Part 3 soon to follow...

Wednesday, January 16, 2013

In Gods Hands Part 1

How often do we hear that, in Gods hands? It is something I try to live by. Yes we have choices but God is always present. Even in those moments when we feel alone. Around this exact time last year I found out people very close to me were expecting. My brother and his fiance, also my aunt/daughter (Blog for another day), I had just come to accept that if I wasn't going to get pregnant I would be okay. I wasn't willing to try other means for my own reasons. It was in Gods hands and I was blessed even if I didn't have kids of my own.




TWINS!!


Secretly I suspected I might be but after two very early losses I refused to get excited, refused to share. Than it got to the point DH and I knew I had to test. Two at home test on Friday saying yes I was. One Saturday morning again saying yes, went took a blood test. Still not believing. On Monday the results and yes I was! Fast forward to February 23rd, one amazing ultrasound tells me it is twins!! Leaving it in Gods hand had left me with an amazing gift! Two babies that were identical!Twins tends to be considered a higher risk, identical twins slightly higher, etc. So I was going to be seeing a lot of doctors in the next few months.

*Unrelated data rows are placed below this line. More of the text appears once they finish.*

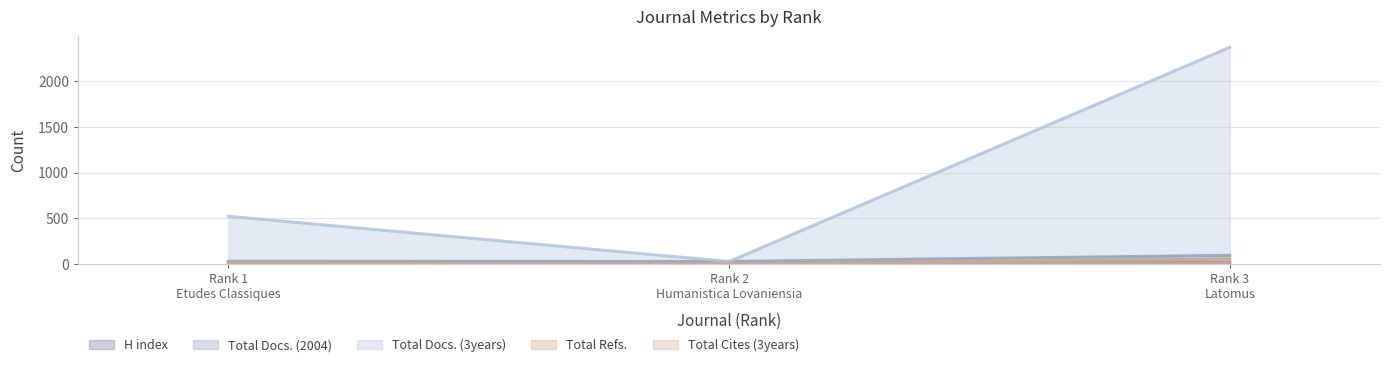

Which category has the lowest value across all series?

Rank 2
Humanistica Lovaniensia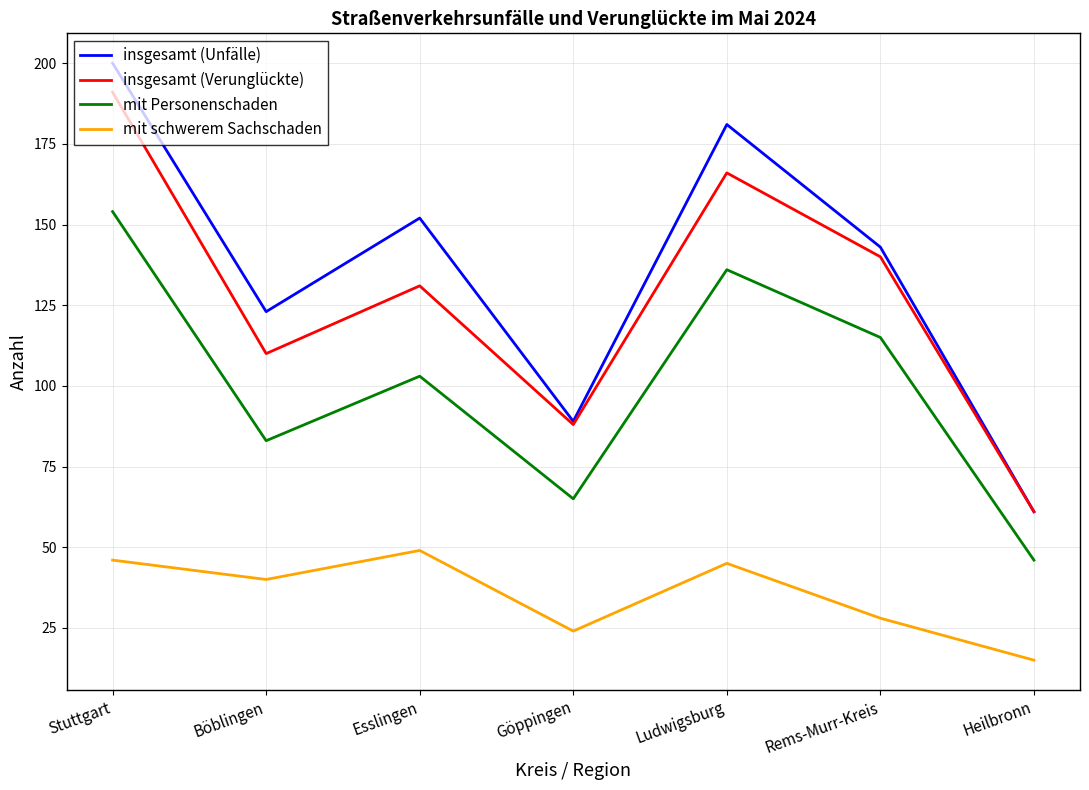

Which category has the highest value across all series?

Stuttgart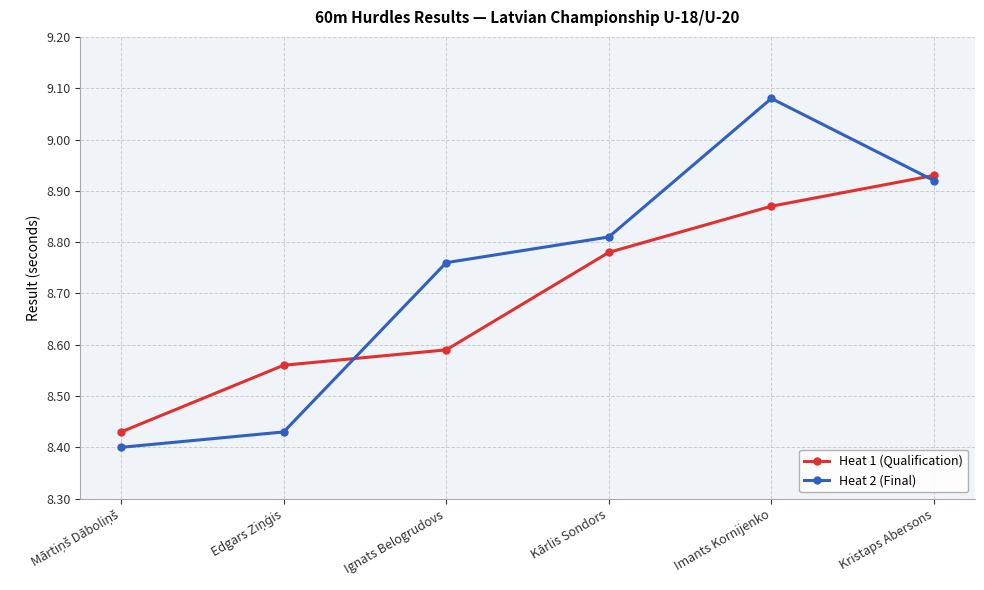

Which series has the largest range (max minus min)?

Heat 2 (Final)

We started to get excited waiting for the ultra sound telling us boys or girls. On May 14th the same day I found out it was girls, I was also told there was starting to be a very big size difference. I was scared and had a bad feeling for Baby A. I was on a journey as a mom to two girls.

May 29th I went in because I had been vomiting a lot from a migraine. From the looks on the us techs face I knew things were not looking good. I tried to get those around me to accept it but everyone kept trying to be positive. In my heart I knew my baby A who by now I felt was my Natalia would not make it, but while afraid I knew Baby B, my little Aaliyah would. Just few days later on June 4th my life changed again. I was told she no longer had a heartbeat. This was the start of my journey as mom to two special girls. An angel princess and an earthbound princess.
Twin A aka Natalia
Girls
Girls

Twin B aka Aaliyah











For now that is part 1, the next part 2 was a change in our journey.